Arts. Pima Bajo women provide additional family income by weaving baskets, mats, and hats, although in some places only a few women do so. Ceramic production is still an important industry among many Pima as well. Woodworking—in the form of stools, bowls, wooden plows, bottle Stoppers, and husking pegs—can be found among both the Maycoba and the Onavas Pima. Most of the pottery is plainware, but a subtle blending of clays and mineral pigments and an eye for form have produced fine examples of indigenous crafts. They use the coil and scrape technique. Making baskets was once one of the major occupations of Pima women, who utilized palm and bear-grass fibers in their construction. Although both Pima basketry and ceramic pottery are made for utilitarian purposes, they also merit artistic praise. Some pottery and baskets are so well crafted that they are displayed at folk-art exhibits and, with mats and hats, are traded or sold in Mexican markets. Elaborate body painting and scarification, adopted in Spanish colonial times, were applied on chest, arms, lips, or chin at baptism by a medicine man.
Medicine. Earlier reports exist of curanderos, or curers using massage, herbs, and songs to treat a patient, but little is known about what curanderos do today. Seventeenth-century references suggest that they took typical shamanic roles such as chupadore (sucker) and sopladore (blower), who would try to cure a patient by removal of foreign objects or evil elements from the body. Today older women serve as midwives, and certain persons are known for their ability to cure specific maladies. There is scant knowledge about Pima etiology of disease, but in general they make extensive use of medicinal plants for medical problems. For example, a poultice of Agave bovicornuta or a lotion from Hymenocallis sonorensis is used for wounds, whereas stomach and kidney disorders are treated with the boiled roots of Aristolochia brevipes. The bark of the palo piojo is mashed and soaked in water for use as a flea dip, and whooping cough is treated with an iguana grease (the iguana is also eaten). Malaria, however, remains a constant problem. The Mexican government has at times issued malaria pills, but few doctors are available in this rural, isolated region.

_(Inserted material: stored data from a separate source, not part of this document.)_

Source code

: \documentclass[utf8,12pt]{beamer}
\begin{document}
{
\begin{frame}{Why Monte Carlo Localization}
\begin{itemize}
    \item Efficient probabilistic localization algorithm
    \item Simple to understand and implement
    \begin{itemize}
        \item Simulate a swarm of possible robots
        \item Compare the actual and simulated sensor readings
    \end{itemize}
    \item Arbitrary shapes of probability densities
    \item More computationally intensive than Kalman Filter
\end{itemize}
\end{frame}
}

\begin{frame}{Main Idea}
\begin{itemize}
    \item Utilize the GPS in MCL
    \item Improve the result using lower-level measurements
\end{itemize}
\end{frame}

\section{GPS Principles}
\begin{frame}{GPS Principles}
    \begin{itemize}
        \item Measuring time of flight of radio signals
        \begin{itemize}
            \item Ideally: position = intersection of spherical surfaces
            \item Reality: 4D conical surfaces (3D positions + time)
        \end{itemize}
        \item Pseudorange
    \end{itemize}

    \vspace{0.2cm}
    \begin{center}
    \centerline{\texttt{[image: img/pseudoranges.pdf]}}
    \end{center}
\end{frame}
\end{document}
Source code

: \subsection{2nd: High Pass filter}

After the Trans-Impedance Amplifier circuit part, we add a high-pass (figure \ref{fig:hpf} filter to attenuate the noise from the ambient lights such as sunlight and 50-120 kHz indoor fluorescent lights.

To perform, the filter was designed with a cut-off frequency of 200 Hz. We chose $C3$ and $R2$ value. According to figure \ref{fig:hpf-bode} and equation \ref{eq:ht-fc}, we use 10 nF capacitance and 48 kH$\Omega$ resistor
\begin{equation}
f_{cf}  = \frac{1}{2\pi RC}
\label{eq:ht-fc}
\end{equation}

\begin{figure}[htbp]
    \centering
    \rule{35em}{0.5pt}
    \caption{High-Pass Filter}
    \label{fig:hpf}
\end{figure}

Death and Afterlife. Little is known about early Pima beliefs regarding death and afterlife, but the practice of providing food and drink after the burial has been maintained. Cattle were formerly slaughtered on such occasions, presumably as a sacrifice, but few Pima now raise cattle. Likewise, few can afford a casket. There is a tendency to avoid a church funeral, perhaps for economic reasons as well.